>> Start Text excerpt

The cat is finally out of the bag. Stray, one of the most hotly anticipated indie games of the past few years, has been released for PC, PS4, and PS5. The initial trailer, featuring an adorable feline protagonist, was teased by developer Bluetwelve Studios in 2020, capturing the hearts and the interest of the Internet at large. Since then, we’ve seen increasing hype for what’s been billed as the one-and-only “cat adventure game”. Now, that’s not entirely true — this is, in fact, the second game I’ve reviewed this year wherein one plays as a cat — but it’s certainly the most recent and the most polished of the subgenre. I’ve been eager to dig my claws (sorry, obligatory cat pun) into this one since I saw that first trailer, hoping it would hold its own against the hype that’s built up over the past two years.
And here’s the good news: Stray lives up to every bit of that hype. Yes, it’s true — the cyberpunk cat simulator is a knock-it-out-of-the-park fantastic game. Everything from the story to the mechanics to the level design comes together to create an experience that’s immersive, engaging, and as heart-wrenching as it is adorable. (And it really is adorable.)

>> End Text excerpt
>> Start Entries

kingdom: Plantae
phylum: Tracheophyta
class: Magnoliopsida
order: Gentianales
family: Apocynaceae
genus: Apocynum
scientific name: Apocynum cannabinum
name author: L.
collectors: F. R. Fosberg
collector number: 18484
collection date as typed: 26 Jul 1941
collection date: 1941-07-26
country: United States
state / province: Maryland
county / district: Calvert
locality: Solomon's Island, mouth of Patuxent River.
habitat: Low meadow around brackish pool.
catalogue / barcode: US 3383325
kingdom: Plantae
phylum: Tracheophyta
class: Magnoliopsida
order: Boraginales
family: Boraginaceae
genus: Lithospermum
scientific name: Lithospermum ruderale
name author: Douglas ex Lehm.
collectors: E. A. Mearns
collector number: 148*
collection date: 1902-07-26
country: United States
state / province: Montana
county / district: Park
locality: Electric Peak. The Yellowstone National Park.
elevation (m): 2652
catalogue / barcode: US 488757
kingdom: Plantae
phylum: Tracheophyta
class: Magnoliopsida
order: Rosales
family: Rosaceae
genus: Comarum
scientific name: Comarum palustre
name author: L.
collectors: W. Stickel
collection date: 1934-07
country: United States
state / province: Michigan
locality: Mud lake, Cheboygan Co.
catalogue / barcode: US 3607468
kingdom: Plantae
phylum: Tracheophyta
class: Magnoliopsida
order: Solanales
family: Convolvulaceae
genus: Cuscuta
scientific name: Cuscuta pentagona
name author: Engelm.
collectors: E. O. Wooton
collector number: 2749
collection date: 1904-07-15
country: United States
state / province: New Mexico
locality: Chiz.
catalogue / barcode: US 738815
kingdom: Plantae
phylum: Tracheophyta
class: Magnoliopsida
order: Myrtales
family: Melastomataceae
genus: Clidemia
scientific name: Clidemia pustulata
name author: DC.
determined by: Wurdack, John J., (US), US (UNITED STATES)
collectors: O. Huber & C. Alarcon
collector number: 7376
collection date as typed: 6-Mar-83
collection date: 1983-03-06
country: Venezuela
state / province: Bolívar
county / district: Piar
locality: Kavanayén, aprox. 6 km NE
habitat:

>> End Entries

(Required tasks):
1 – From the Stray review, write out the passage from "And here’s the" up to and including "really is adorable.)".
2 – According to the Stray review, which developer teased the game's initial trailer?
3 – Condense the paragraph of the Stray review that begins "And here's the good news" into two or three sentences that keep its main points.

(Completed exercise):
1 –
And here’s the good news: Stray lives up to every bit of that hype. Yes, it’s true — the cyberpunk cat simulator is a knock-it-out-of-the-park fantastic game. Everything from the story to the mechanics to the level design comes together to create an experience that’s immersive, engaging, and as heart-wrenching as it is adorable. (And it really is adorable.)

2 – Bluetwelve Studios

3 – Stray lives up to its hype. The cyberpunk cat simulator is a fantastic game, and its story, mechanics, and level design combine into an immersive, engaging experience that is as heart-wrenching as it is adorable.